第3章 第9話
専務が余計な事を言い出すものだから、桝本さんが私の指導係になってしまった。
専務が来た翌日、店長が桝本さんに指導係をお願いすると、桝本さんは口をとがらせて、そのまま店長と口をきかなくなったようで……。
「何でアンタに教えないといけないんだよ。
勝手に見て、勝手に覚えろ。」
そう桝本さんに言われてしまった。
ここで言い返してはいけない。
そう思いつつ、我慢させられるのも違う。
「御客様の来る場所でそういう言い方しない方がいい。」
「はぁ?」
「あと、私はアンタじゃないの。
ちゃんと名前がある。」
「うるさいな、ブス。」
「そういう言い方するなって言ってるのが分からないんだ。
ほーんと、下らない。」
「ちょっと、いちいちうるさいって。
帰れ!」
「帰りません!
貴女の今日の仕事は私に教える事なのよ?
それが出来ないなら、ちゃんと店長に出来ないって言えばいい。」
「うるさいうるさい!
もう帰る!」
桝本さんが店の奥へ向かった。
それからしばらくしても戻らない。
帰ってしまったのかも。
「いらっしゃいませ!」
御客様が来た……と思ったら、桝本さんだった。
隣に女性がいる。
「貴女が小豆沢さん?」
「はい。
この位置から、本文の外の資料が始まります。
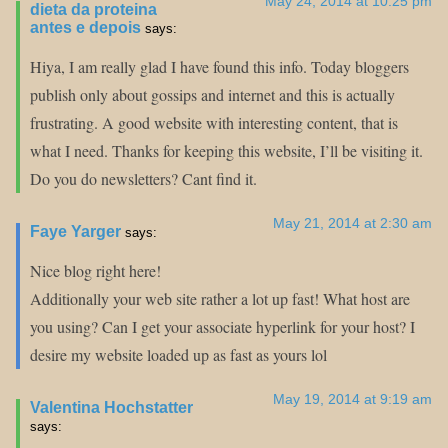
May 24, 2014 at 10:25 pm
dieta da proteina
antes e depois
says:
Hiya, I am really glad I have found this info. Today bloggers
publish only about gossips and internet and this is actually
frustrating. A good website with interesting content, that is
what I need. Thanks for keeping this website, I’ll be visiting it.
Do you do newsletters? Cant find it.
May 21, 2014 at 2:30 am
Faye Yarger
says:
Nice blog right here!
Additionally your web site rather a lot up fast! What host are
you using? Can I get your associate hyperlink for your host? I
desire my website loaded up as fast as yours lol
May 19, 2014 at 9:19 am
Valentina Hochstatter
says:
」
「私、桝本の母です。」
「あっ、お母様なんですね。
お世話になっております。」
「お世話になんて、なってないでしょう?
今日だって、教える事を放棄したじゃない?」
「まぁ……そうなんですけど。」
私もハッキリ言ったけど、このお母様もハッキリしている……。
「貴女がハッキリ言ったからって、娘は激怒しているわ。
でも気になさらないで。」
「え?」
「牛島君が貴女と仲が良いから腹が立ったみたい。」
「仲が良いと言うより、彼は誰にでも親切にしているだけなんですけど……。」
「そうでしょうね。
ちょっとうちの子、普通の子と違う捉え方するようで……。
御迷惑でしたら辞めさせてかまいません。」
「それは私に権限はありません。」
辞めさせられるなら、辞めさせたいと思った。
でもそれは私には決められない。
「そうね、ごめんなさい。」
「……。」
「娘は働き続けたいみたいなの。」
「……。」
私は何を言ったら良いか分からない。
「桝本さん、奥で話しましょうか。」
店長が桝本さんとお母様を店の奥に連れて行った。
「小豆沢さん。
気にしなくていいですよ。
辛い役をさせてしまい、すみませんでした。」
知らぬ間にそばにいた専務に謝られた。
専務の言葉を聞いて、涙が出た。